■ **ASSIGNMENT**:
Write the records out again exactly, but without pictures.

Object change descriptions:

——————————

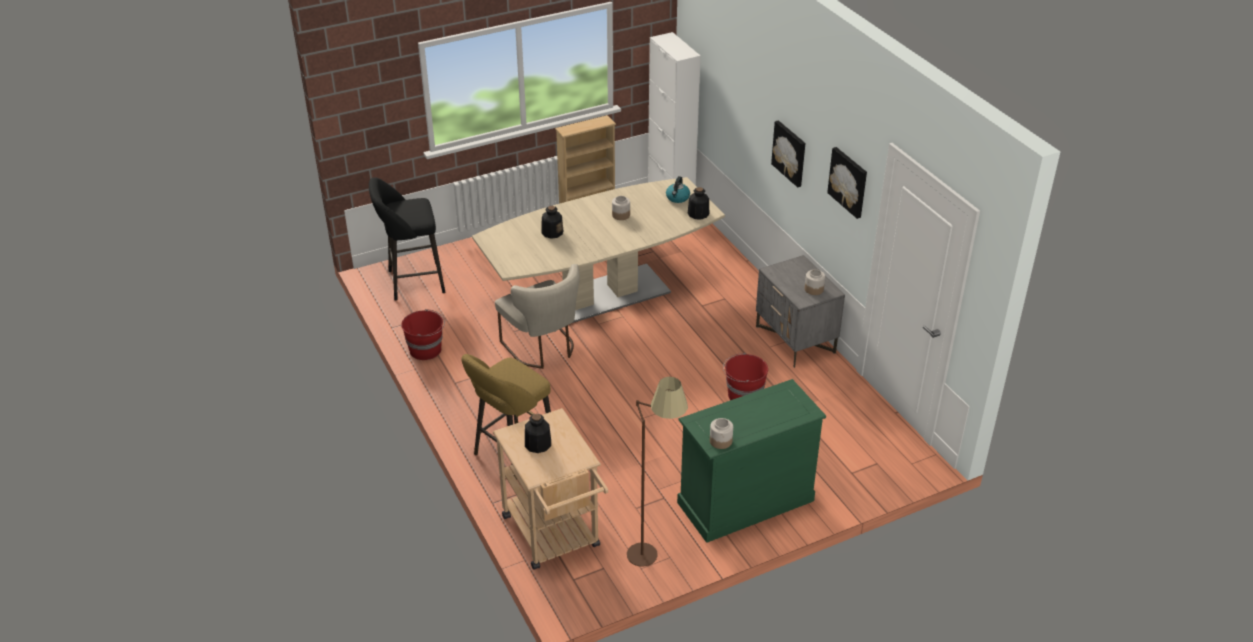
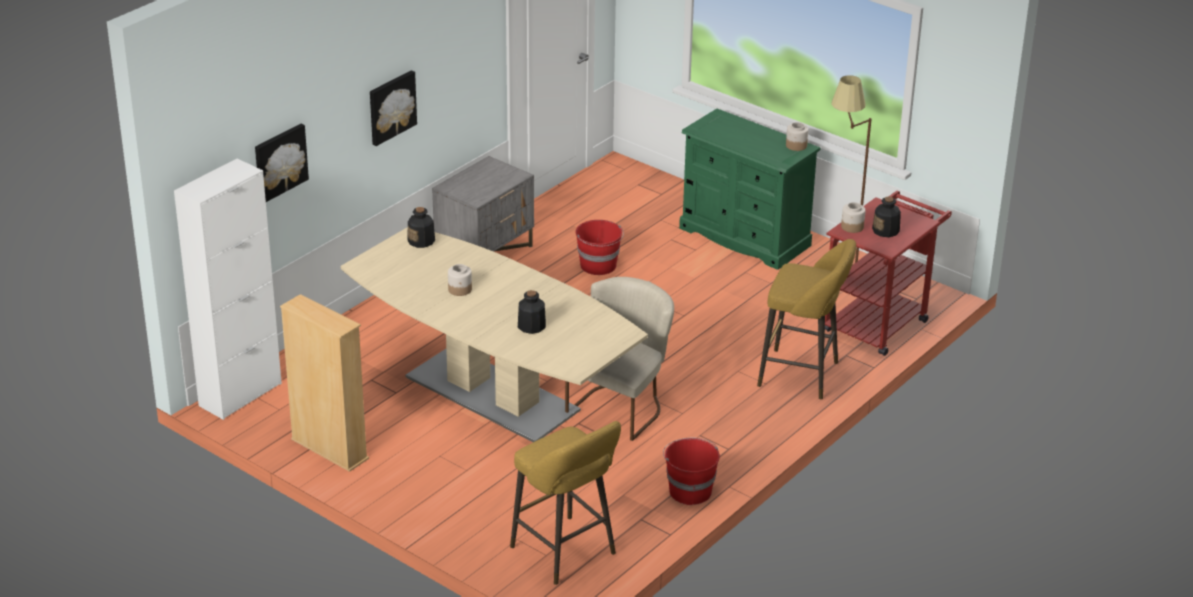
camera: 115 degrees left, 5 degrees down
black stool [369,177,445,301] -> yellow stool [510,421,621,585]
beige cart [493,408,608,570] -> red cart [825,191,952,356]
kettle [666,176,690,203] -> none
jar [805,269,825,295] -> jar moved to [841,202,866,233]
picture [827,147,867,219] -> picture moved to [255,124,309,202]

——————————

■ **SOLUTION TO THE EXERCISE**:
camera: 115 degrees left, 5 degrees down
black stool [369,177,445,301] -> yellow stool [510,421,621,585]
beige cart [493,408,608,570] -> red cart [825,191,952,356]
kettle [666,176,690,203] -> none
jar [805,269,825,295] -> jar moved to [841,202,866,233]
picture [827,147,867,219] -> picture moved to [255,124,309,202]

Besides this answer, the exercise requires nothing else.